I'm new at this whole gardening thing. In other words, I have no idea what I'm doing. Good thing my mom's brilliant with these things. Last week, I spent a few days in their neck of the woods (and I mean that literally), and helped my mom do some of her gardening. Very instructive. For example, I learned that pansies and snap dragons are winter flowers.
So home again, home again this weekend and time to work on my miniature garden (which never feels miniature when you're working on it).
I think I like gardening. Besides getting to sink your hands into dirt (or, in Texas, clay, which passes for dirt), you have time to think, pray, and sing (yes, out loud--don't worry; the neighbors have known for a while about the conditions of my mind). And it struck me. God's work in me is a lot like gardening.
The process spanned three days. My process, that is, not God's. Although wouldn't it be nice?
Saturday, I bought all the supplies with the intention of planting in the afternoon. Except we needed to run this errand and that errand. Okay, so no gardening done Saturday. Still, supplies were bought.
Sunday, after an afternoon nap that went longer than planned, I got out there. Alas, our big trees (which I adore, so this is not a complaint, mind you) had stripped their leaves all over our front yard, including in my garden. You'd think they were five (or my husband) leaving (leafing? I know, I know) their clothes all over the floor. Sheesh. So I spent most of my time on Sunday clearing out the leaves and the acorns and the pecans, knowing that in another week, I'll have to go back there and clear it out again.

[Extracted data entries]
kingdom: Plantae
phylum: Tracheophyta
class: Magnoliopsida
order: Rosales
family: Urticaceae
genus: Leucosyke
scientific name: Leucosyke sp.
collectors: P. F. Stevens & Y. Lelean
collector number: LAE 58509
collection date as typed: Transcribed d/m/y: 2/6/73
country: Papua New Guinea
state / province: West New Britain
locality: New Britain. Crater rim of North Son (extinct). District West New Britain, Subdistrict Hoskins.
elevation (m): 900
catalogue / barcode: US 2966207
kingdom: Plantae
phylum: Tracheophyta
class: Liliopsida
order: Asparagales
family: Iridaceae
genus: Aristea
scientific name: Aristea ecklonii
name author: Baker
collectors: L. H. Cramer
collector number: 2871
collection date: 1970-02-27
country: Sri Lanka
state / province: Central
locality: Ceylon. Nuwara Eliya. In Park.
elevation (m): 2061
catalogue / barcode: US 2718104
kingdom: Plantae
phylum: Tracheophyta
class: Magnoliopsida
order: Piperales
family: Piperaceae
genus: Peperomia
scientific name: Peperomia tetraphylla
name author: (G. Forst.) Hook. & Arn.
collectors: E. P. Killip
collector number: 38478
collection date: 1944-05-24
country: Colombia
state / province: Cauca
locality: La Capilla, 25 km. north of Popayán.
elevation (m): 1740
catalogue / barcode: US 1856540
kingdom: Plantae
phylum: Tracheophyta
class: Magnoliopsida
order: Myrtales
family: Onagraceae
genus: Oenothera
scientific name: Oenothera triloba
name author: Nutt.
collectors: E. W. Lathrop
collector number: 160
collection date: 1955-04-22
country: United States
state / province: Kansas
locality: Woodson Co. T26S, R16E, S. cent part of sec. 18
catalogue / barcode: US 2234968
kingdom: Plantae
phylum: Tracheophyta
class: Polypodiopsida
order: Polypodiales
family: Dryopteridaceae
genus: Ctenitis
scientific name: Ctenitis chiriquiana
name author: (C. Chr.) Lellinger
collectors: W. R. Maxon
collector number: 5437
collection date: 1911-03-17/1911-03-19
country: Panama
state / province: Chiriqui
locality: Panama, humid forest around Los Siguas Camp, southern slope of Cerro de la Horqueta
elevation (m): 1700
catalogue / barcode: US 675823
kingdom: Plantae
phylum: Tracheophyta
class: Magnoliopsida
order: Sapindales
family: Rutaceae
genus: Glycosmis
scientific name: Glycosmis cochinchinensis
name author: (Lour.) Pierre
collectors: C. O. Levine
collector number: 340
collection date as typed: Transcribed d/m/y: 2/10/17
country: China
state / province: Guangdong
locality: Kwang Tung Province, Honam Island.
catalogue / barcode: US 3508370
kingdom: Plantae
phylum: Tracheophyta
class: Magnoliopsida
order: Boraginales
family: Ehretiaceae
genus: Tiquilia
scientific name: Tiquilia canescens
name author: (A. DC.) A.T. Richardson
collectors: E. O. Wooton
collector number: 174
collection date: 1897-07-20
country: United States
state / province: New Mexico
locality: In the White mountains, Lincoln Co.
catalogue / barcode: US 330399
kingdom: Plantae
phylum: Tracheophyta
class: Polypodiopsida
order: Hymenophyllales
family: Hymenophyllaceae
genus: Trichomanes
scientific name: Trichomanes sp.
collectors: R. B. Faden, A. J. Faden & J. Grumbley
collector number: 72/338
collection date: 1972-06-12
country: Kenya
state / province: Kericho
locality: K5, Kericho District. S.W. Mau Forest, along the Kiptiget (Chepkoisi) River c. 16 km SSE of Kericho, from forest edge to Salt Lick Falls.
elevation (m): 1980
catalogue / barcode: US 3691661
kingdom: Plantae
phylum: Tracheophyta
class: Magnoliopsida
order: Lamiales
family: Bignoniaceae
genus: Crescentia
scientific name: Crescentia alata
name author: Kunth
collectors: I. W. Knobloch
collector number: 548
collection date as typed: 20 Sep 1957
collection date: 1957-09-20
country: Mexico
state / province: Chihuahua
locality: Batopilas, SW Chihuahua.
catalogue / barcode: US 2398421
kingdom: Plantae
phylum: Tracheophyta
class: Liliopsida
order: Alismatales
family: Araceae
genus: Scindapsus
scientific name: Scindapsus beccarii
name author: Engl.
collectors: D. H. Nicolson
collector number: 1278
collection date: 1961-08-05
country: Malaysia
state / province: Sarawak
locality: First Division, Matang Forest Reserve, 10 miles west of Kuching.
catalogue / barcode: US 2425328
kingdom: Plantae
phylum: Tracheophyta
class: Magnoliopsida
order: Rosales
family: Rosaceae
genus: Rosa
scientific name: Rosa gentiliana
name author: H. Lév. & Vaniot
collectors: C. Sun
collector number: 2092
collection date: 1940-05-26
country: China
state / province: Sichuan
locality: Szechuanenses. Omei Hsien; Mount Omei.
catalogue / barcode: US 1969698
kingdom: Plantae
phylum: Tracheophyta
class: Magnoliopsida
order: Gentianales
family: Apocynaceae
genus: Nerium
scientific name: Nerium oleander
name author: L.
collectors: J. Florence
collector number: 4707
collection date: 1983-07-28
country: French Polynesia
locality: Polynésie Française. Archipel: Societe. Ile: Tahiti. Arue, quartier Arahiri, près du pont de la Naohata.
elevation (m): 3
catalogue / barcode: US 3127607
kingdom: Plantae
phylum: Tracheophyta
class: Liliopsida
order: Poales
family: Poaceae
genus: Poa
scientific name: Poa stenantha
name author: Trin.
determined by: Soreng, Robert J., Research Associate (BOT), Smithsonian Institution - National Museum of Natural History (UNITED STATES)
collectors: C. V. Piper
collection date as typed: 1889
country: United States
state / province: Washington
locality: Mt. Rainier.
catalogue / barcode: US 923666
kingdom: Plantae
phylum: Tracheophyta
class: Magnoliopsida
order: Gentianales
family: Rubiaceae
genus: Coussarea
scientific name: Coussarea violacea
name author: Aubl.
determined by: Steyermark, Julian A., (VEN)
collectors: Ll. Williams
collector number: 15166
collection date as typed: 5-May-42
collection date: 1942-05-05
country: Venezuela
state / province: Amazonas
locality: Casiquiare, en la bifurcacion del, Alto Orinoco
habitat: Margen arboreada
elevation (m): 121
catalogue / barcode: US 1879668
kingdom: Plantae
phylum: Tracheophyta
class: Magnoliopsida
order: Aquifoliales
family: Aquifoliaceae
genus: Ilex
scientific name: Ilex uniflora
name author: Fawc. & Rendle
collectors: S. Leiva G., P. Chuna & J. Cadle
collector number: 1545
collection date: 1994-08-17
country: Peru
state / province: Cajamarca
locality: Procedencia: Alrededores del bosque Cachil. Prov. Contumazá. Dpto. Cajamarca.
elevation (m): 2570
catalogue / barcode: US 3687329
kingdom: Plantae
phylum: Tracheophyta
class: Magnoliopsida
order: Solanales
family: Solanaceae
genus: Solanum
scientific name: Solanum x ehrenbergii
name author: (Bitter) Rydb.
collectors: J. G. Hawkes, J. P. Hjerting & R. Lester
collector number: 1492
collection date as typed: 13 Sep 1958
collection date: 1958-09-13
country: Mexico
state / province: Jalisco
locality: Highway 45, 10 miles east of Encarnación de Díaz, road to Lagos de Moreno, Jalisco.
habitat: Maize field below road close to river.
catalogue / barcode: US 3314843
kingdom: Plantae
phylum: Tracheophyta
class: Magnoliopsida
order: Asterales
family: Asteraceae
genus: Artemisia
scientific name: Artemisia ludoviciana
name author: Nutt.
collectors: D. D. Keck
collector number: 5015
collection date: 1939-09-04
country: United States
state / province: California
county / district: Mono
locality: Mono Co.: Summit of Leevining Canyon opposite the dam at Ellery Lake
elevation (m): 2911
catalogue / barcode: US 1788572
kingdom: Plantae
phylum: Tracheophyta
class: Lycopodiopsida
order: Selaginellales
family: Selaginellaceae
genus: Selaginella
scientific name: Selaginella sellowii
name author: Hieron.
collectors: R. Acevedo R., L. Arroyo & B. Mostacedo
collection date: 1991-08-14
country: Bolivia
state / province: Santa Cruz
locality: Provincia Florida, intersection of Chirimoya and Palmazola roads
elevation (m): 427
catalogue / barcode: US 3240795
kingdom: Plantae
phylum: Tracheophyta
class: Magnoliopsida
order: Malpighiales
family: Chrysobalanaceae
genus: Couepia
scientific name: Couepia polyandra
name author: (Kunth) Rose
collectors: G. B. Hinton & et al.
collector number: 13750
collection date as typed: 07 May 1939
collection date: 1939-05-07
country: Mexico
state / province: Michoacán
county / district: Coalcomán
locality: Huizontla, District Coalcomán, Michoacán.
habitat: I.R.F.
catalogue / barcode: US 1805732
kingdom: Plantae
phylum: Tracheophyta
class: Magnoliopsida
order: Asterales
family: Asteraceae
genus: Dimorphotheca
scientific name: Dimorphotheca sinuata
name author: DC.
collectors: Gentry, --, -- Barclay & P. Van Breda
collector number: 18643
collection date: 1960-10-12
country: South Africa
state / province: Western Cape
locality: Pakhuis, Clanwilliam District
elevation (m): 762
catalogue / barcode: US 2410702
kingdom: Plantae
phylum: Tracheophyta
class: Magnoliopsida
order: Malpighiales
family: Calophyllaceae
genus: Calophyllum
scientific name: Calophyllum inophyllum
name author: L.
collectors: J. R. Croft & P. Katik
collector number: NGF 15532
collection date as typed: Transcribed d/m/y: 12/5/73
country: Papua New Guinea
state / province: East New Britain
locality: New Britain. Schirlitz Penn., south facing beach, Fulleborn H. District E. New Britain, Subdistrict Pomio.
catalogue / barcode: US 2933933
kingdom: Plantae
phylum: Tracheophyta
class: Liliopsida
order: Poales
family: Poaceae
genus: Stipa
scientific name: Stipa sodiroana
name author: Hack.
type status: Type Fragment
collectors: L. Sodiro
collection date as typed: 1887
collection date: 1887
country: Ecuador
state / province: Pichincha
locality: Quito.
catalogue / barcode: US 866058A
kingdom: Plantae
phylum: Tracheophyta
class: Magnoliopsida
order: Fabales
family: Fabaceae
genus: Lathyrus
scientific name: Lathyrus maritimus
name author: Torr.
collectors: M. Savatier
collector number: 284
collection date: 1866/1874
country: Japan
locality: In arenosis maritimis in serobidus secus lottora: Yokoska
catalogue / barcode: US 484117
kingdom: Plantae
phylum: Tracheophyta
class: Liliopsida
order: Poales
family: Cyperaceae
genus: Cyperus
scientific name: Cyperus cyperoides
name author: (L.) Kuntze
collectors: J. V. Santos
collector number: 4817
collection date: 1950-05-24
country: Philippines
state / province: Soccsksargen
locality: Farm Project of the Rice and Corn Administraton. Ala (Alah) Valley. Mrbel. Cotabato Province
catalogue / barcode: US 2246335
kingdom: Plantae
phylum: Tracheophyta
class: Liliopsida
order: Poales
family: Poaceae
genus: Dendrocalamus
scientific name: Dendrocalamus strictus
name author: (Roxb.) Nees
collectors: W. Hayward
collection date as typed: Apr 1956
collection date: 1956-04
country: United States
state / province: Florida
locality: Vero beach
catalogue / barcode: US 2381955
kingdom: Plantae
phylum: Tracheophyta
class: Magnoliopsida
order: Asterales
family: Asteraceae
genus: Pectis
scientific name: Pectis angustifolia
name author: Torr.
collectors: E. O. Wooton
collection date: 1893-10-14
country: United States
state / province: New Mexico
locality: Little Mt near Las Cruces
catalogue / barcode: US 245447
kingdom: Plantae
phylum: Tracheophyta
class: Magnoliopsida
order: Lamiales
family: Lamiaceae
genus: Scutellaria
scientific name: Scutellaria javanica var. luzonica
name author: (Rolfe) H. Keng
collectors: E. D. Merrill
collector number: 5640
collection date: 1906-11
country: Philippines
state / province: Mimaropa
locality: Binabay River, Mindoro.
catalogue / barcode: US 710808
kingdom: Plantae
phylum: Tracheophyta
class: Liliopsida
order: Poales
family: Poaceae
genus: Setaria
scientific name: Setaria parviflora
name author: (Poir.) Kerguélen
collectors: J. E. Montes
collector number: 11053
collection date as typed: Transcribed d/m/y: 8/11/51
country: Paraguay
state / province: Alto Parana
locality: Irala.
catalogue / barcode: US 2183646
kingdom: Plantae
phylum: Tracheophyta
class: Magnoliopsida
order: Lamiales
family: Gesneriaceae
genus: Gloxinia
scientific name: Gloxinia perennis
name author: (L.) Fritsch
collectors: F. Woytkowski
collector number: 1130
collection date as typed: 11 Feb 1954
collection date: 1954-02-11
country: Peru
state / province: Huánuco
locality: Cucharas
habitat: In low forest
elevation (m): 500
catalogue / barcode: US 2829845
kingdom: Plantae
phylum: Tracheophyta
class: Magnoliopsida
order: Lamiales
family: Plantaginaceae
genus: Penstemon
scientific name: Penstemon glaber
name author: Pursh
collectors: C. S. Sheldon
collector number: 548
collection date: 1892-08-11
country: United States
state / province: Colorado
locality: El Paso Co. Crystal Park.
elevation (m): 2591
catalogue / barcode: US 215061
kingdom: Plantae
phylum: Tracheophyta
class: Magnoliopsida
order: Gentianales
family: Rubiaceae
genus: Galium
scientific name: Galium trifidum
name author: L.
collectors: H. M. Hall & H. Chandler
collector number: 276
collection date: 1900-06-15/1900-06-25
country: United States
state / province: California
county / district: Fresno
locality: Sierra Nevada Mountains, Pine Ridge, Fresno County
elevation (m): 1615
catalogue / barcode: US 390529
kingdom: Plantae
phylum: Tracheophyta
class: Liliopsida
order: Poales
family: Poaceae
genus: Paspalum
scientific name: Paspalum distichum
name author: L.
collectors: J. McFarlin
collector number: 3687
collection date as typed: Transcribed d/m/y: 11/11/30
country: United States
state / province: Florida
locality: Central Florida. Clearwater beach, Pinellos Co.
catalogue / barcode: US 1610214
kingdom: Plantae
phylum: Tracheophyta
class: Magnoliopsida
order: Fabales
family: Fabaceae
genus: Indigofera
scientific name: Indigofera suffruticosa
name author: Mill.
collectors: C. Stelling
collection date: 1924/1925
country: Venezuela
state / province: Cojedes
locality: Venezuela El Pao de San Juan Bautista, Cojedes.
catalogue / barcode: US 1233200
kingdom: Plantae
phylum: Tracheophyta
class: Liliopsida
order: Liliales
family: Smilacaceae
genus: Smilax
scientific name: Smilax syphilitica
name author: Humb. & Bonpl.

- **WHAT YOU NEED TO DO**
[1] In the gardening post, which flowers did the writer learn are winter flowers?
[2] Reproduce the gardening post word for word, starting at the words "So home again, home" and stopping after "supplies were bought.".
These listings have no connection to the gardening post.

- **EXERCISE RESULTS**
[1] Pansies and snap dragons.

[2]
So home again, home again this weekend and time to work on my miniature garden (which never feels miniature when you're working on it).
I think I like gardening. Besides getting to sink your hands into dirt (or, in Texas, clay, which passes for dirt), you have time to think, pray, and sing (yes, out loud--don't worry; the neighbors have known for a while about the conditions of my mind). And it struck me. God's work in me is a lot like gardening.
The process spanned three days. My process, that is, not God's. Although wouldn't it be nice?
Saturday, I bought all the supplies with the intention of planting in the afternoon. Except we needed to run this errand and that errand. Okay, so no gardening done Saturday. Still, supplies were bought.